- Born: Paul E. Haeberli United States
- Education: University of Wisconsin–Madison (Bachelor of Science degree in electrical engineering);

= Paul Haeberli =

American computer programmer

Paul E. Haeberli is an American computer graphics programmer and researcher.

==Biography==
Paul Haeberli studied for a Bachelor of Science degree in electrical engineering at the University of Wisconsin–Madison, United States.

Haeberli was recruited by James H. Clark to join Silicon Graphics during the company's founding. Haeberli's early work included code, developed with David J. Brown and Mark Grossman, for SGI's first product – the IRIS 1000. Between 1983 and 1999, Haeberli continued at Silicon Graphics in Silicon Valley, California. He worked on the early MEX window system for Silicon Graphics workstations.

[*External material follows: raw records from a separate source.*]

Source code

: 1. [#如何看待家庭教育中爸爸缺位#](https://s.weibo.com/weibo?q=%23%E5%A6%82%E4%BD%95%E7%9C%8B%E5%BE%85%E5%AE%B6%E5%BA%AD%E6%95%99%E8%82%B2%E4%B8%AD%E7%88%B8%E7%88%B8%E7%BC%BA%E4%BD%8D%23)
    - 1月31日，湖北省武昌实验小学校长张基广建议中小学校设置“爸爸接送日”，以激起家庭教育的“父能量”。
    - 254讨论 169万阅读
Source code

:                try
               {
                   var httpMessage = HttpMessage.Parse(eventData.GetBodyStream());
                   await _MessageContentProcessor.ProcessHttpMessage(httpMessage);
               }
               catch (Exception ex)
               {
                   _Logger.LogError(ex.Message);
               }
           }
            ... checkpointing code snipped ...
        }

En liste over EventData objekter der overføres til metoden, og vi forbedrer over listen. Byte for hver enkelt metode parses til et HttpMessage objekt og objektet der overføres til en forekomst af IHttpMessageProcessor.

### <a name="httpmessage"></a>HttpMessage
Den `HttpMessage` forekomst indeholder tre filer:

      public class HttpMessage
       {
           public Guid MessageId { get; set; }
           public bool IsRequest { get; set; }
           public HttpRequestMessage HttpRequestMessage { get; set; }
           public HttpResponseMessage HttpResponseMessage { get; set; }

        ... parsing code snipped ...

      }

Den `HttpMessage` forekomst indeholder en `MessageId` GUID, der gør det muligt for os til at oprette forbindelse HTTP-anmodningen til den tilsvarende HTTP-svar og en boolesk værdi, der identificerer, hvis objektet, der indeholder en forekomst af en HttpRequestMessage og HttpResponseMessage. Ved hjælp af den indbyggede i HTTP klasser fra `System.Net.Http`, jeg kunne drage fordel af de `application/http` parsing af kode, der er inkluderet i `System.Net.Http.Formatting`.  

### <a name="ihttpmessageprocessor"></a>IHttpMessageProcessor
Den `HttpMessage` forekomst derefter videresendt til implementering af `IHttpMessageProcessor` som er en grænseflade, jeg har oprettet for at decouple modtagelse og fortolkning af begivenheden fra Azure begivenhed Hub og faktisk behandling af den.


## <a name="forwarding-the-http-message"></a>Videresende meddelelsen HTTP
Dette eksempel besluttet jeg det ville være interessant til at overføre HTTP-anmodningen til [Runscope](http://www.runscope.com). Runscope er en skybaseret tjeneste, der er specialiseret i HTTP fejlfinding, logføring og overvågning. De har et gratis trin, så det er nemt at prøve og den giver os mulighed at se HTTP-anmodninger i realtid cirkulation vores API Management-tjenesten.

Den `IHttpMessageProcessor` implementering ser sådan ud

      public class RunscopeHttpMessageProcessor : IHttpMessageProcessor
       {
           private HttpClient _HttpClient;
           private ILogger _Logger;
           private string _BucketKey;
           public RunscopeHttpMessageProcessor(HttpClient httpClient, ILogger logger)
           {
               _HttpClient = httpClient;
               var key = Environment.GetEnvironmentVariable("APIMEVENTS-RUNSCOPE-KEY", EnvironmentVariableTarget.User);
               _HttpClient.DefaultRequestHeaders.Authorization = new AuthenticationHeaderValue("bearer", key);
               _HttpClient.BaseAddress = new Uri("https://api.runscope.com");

He was also involved in non-photorealistic rendering (NPR) techniques in computer graphics, producing software to implement this approach. He devised the Silicon Graphics Image (SGI) format for graphics files. Later, he became an initial member of the research team at Silicon Graphics.

After Silicon Graphics, Haeberli joined Shutterfly, where he developed much of the online technology and image-processing foundations for the system that Shutterfly later employed in production.

Subsequently, he founded Lamina Design, which allows freeform structures to be constructed from sheet material using computer-based techniques. The company is based in Madison, Wisconsin.